Alvarez has the fastball-slider combination to be a big league closer, but Alvarez will need to improve his command to be trusted in the ninth inning. When he is throwing well, Alvarez's fastball sits in the mid-90s and can touch 97. He isn't afraid to throw it to both sides of the plate and he gets some late movement with the pitch. His slider is a wipeout slider that he can throw for a strike or start in the strike-zone and get a hitter to chase it. The change-up is just a "show them something" offering right now. Alvarez has a high effort delivery. The forearm strains the past two seasons are a concern given that players who struggle with forearm strains sometimes end up needing Tommy John surgery. It will be something to continue to monitor next season.
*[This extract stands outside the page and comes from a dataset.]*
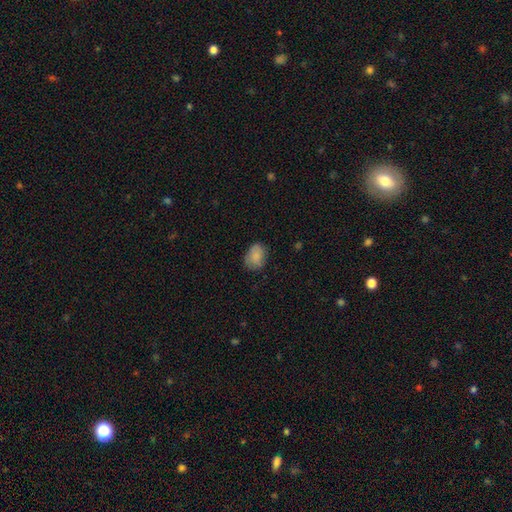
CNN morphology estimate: smooth-or-featured: smooth: 84% | featured or disk: 8% | star or artifact: 8%
  how-rounded: in between: 69% | round: 30% | cigar-shaped: 1%
  merging: none: 73% | minor disturbance: 21% | major disturbance: 5% | merger: 1%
Despite the disappointing season, Alvarez is still one of the top relief arms in the A’s system and could play a big role in the A’s bullpen as soon as the 2016 season. With the A’s adding so many veteran relievers this off-season, Oakland won’t need to rush Alvarez back to the big leagues, but he should see time with the A's at some point in 2016.